The subproof is completed by applying H6.
The subproof is completed by applying H7.
The subproof is completed by applying H8.
The subproof is completed by applying H9.
The subproof is completed by applying H10.
The subproof is completed by applying H11.
The subproof is completed by applying H12.
Apply H0 with
x13,
x14 leaving 2 subgoals.
The subproof is completed by applying H13.
The subproof is completed by applying H14.
The subproof is completed by applying H15.

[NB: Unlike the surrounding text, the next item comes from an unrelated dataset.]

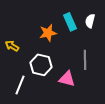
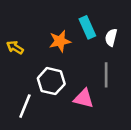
white semicircle: (90, 21) -> (111, 37), moved
yellow arrow: (12, 46) -> (15, 47), moved

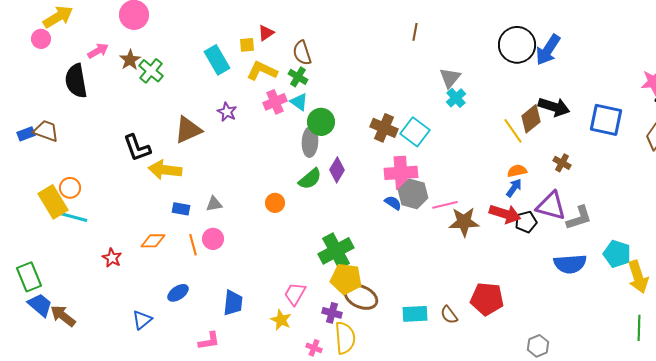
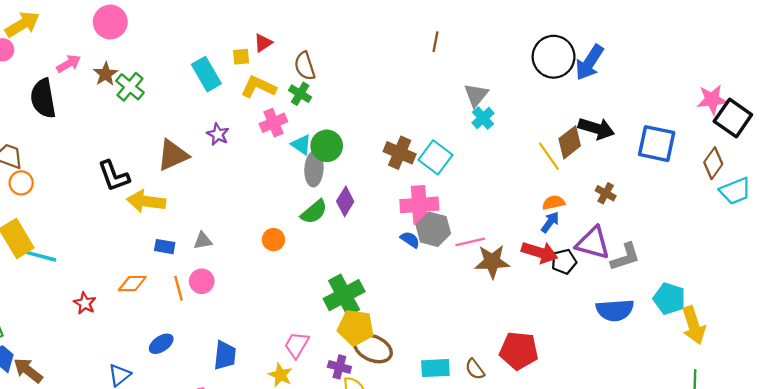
cyan triangle: (299, 102) -> (301, 145), moved
orange circle: (70, 188) -> (21, 183), moved

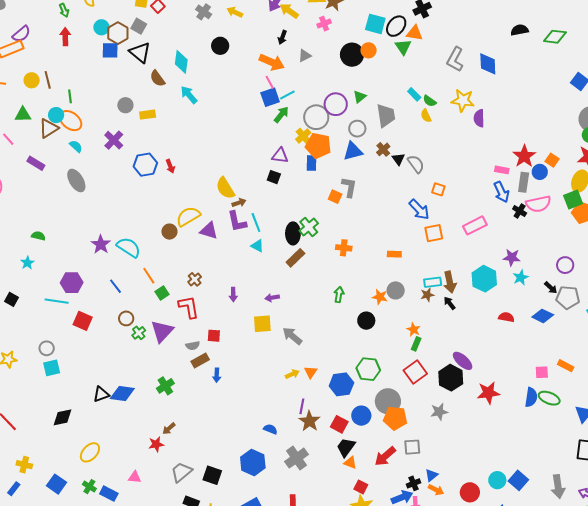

The subproof is completed by applying H16.
set y17 to be ...
set y18 to be ...
Claim L17: ∀ x19 : ι → ο . x19 y18 ⟶ x19 y17
Let x19 of type ι → ο be given.
Assume H17: x19 (x3 x4 (x3 x5 (x3 x6 (x3 x7 (x3 x8 (x3 x9 (x3 x10 (x3 x11 (x3 x12 (x3 x13 (x3 x14 (x3 x15 (x3 x16 (x3 y17 y18)))))))))))))).
set y20 to be ...
set y21 to be ...
set y22 to be ...
Claim L18: ∀ x23 : ι → ο . x23 y22 ⟶ x23 y21
Let x23 of type ι → ο be given.
Assume H18: x23 (x5 x7 (x5 x8 (x5 x9 (x5 x10 (x5 x11 (x5 x12 (x5 x13 (x5 x14 (x5 x15 (x5 x16 (x5 y17 (x5 y18 (x5 x19 y20))))))))))))).
set y24 to be ...
set y25 to be ...
set y26 to be ...
set y27 to be λ x27 x28 . y26 (x7 x9 x27) (x7 x9 x28)
Apply L19 with
λ x28 . y27 x28 y26 ⟶ y27 y26 x28 leaving 2 subgoals.
Assume H20: y27 y26 y26.
The subproof is completed by applying H20.
The subproof is completed by applying L19.

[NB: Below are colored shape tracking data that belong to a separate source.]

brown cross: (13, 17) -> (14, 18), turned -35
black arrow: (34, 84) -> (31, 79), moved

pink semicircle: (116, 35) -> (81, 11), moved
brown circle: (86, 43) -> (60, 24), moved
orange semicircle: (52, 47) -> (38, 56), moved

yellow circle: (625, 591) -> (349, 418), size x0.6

set y23 to be λ x23 x24 . y22 (x5 x6 x23) (x5 x6 x24)
Apply L18 with
λ x24 . y23 x24 y22 ⟶ y23 y22 x24 leaving 2 subgoals.
Assume H19: y23 y22 y22.
The subproof is completed by applying H19.
The subproof is completed by applying L18.
Let x19 of type ι → ι → ο be given.
Apply L17 with
λ x20 . x19 x20 y18 ⟶ x19 y18 x20.
Assume H18: x19 y18 y18.
The subproof is completed by applying H18.